Cranes and Ferns

January 13, 2008

Yesterday we went cranewatching and fernhunting, two activities that have special significance in southeastern Arizona.  Thousands of sandhill cranes spend part of the winter here, drawn to the warm weather, cornfields, and small artificial ponds.  A thousand years ago, they would have come for the natural cienegas (marshes) and grasslands that have now vanished.  Their wild, primitive cries and whistling feathers swirl over us now – voice of the High Plains wind, ice on the Platte River, and that older Ice that never reached the desert, but still colors the feathers of the wildest of birds.

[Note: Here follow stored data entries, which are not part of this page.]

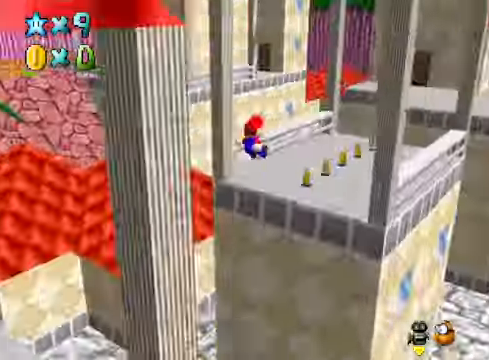
{"buttons": [], "left_stick": "right", "right_stick": "center", "events": [[33, "right_stick", "left"], [200, "left_stick", "right"], [200, "right_stick", "center"]]}
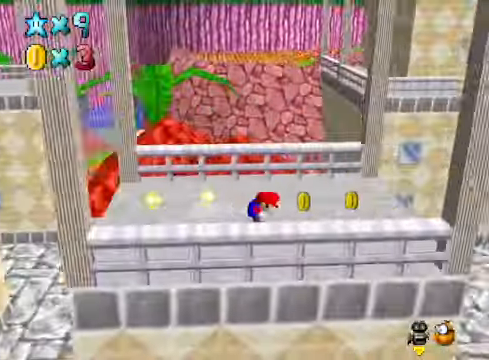
{"buttons": [], "left_stick": "right", "right_stick": "center", "events": [[133, "L2", "down"], [200, "A", "down"], [300, "A", "up"], [334, "L2", "up"]]}
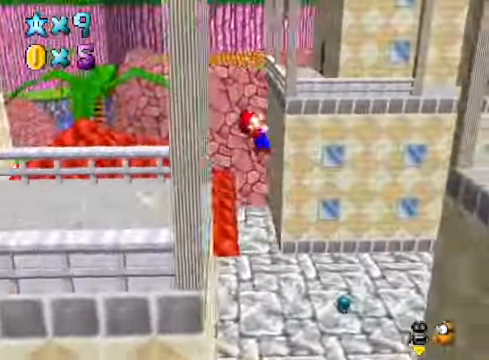
{"buttons": [], "left_stick": "down-right", "right_stick": "center", "events": [[400, "left_stick", "down-right"]]}
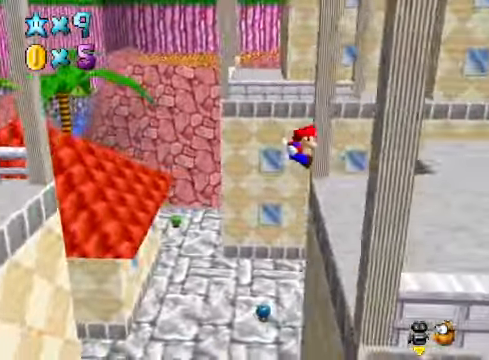
{"buttons": [], "left_stick": "up", "right_stick": "left", "events": [[233, "left_stick", "up-right"], [367, "left_stick", "up"], [500, "right_stick", "left"]]}
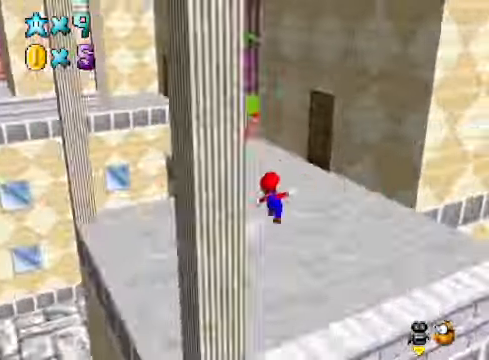
{"buttons": ["L2"], "left_stick": "up", "right_stick": "center", "events": [[134, "right_stick", "center"], [501, "L2", "down"]]}
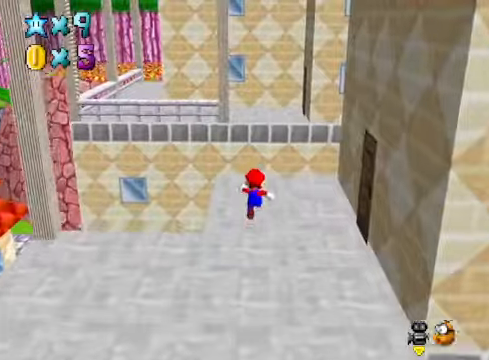
{"buttons": [], "left_stick": "up", "right_stick": "center", "events": [[67, "A", "down"], [167, "A", "up"], [200, "L2", "up"]]}
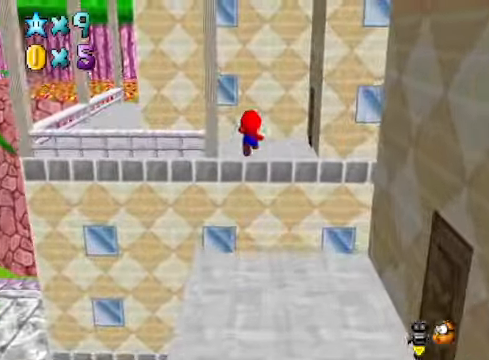
{"buttons": [], "left_stick": "center", "right_stick": "center", "events": [[267, "left_stick", "up-left"], [267, "right_stick", "down-right"], [367, "left_stick", "center"], [434, "right_stick", "center"]]}
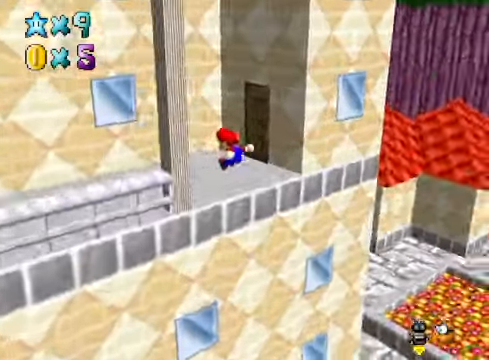
{"buttons": [], "left_stick": "down-left", "right_stick": "center", "events": [[234, "left_stick", "down-left"], [334, "right_stick", "down-right"], [467, "right_stick", "center"]]}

We watched several barn owls fluttering in a willow thicket – pale soft wings flickering among tangled twigs – and found a sleeping long-eared owl nearly invisible beside a willow trunk.  A small flock of snow geese gathered on the pond and a ferruginous hawk – another Plains visitor – hunted in a field.  Then it was time to follow the gravel road over the hills and admire the view of distant mountain ranges while we hunted for two rare ferns among the limestone outcrops.  They are Mexican plants that enter the U.S. only in extreme southeastern Arizona and the Big Bend region of Texas.  I found them and a couple of other ferns, and added all four to my online fern guide. 

A couple of days ago I made these simple earrings as a demonstration for a friend, showing two different sizes of copper wire:  14 gauge spirals and 16 gauge loops for the African cast glass beads.